Minyak Naik seiring Kalkulasi Penurunan Stok Minyak Mentah AS



BESTPROFIT FUTURES MALANG (30/12) - Minyak mentah naik seiring para pedagang mengkalkulasi seminggu lagi dari penurunan stok minyak mentah AS yang berimbas pada berkurangnya kelebihan stok di global yang mendorong harga di bawah $ 40 per barel.
Futures naik 2,9 persen di New York, memangkas 3,4 persen penurunan kemarin. Stok minyak mentah AS kemungkinan turun untuk minggu kedua, menurut survei Bloomberg sebelum rilis data pemerintah Rabu nanti. Harga rebound meskipun Arab Saudi berencana melakukan pemotongan belanja untuk 2016 yang didasarkan pada harga Brent tahun depan dari level $ 37 per barel, menurut John Sfakianakis, ekonom Riyadh berbasis di Ashmore Group Plc dan mantan penasihat pemerintah.

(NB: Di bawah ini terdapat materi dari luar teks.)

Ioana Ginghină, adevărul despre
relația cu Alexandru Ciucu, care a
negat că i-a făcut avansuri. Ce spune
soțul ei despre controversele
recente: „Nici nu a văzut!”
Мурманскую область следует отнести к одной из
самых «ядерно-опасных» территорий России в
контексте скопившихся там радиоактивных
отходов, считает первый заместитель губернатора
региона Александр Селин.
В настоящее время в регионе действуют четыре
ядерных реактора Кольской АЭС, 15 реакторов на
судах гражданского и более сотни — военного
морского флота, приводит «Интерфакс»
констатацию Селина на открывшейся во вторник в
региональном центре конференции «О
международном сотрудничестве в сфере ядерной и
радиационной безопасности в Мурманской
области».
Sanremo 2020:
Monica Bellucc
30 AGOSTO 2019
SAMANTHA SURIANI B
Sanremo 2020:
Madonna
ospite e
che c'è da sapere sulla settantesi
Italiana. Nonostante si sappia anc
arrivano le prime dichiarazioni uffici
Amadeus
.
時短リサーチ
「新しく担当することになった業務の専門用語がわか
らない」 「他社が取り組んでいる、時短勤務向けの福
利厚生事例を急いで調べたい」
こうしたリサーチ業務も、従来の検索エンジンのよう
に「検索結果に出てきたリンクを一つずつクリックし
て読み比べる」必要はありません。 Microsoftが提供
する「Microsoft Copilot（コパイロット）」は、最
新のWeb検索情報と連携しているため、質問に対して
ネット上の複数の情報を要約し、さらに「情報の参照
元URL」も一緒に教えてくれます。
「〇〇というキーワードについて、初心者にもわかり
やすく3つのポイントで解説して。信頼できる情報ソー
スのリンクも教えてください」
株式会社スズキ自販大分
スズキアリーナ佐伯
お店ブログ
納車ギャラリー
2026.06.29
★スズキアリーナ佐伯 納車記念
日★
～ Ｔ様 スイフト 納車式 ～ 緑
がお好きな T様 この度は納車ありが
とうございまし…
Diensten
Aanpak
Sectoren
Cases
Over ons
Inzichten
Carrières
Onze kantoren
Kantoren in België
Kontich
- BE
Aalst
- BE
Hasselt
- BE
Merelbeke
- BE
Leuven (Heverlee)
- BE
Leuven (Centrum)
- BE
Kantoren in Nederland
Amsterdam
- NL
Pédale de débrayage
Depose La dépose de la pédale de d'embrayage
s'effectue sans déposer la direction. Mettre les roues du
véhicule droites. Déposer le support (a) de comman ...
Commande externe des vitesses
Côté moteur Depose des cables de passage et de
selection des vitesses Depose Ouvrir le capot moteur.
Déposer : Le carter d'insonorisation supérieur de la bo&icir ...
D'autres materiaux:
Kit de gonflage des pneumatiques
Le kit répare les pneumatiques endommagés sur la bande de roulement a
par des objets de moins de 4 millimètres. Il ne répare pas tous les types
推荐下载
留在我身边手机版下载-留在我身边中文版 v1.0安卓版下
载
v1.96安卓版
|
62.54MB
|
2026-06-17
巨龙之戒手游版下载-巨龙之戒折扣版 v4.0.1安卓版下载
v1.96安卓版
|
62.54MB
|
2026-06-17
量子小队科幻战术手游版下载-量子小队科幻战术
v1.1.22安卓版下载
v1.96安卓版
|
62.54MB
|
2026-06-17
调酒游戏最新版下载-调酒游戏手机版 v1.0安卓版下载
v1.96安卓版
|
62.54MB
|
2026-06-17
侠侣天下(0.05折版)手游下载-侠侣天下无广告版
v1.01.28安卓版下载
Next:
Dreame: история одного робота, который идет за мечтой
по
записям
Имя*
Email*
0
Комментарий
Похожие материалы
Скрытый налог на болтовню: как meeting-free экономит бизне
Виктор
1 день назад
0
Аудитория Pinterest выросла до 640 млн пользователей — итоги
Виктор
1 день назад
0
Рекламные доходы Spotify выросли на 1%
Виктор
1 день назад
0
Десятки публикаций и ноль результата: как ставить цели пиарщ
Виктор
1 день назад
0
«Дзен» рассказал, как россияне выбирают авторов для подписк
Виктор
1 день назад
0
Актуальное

Minyak mentah menuju penurunan tahunan kedua di tengah melimpahnya stok global yang mungkin semakin dalam seiring OPEC secara efektif meninggalkan batas output mereka tidak berubah dan Iran berencana untuk meningkatkan produksi saat sanksi-sanksi untuk negara itu dicabut. Brent, acuan untuk lebih dari setengah minyak dunia, bersiap untuk mengakhiri tahun 2015 dengan harga rata-rata terendah tahunan dalam 11 tahun, memberikan dampak negatif yang signifikan terhadap negara-negara pengekspor energi dan perusahaan.
Minyak West Texas Intermediate untuk pengiriman Februari naik $ 1,06 untuk menetap di level $ 37,87 per barel di New York Mercantile Exchange. Volume perdagangan yakni 58 persen di bawah rata-rata 100-hari pada pukul 02:52 siang waktu setempat.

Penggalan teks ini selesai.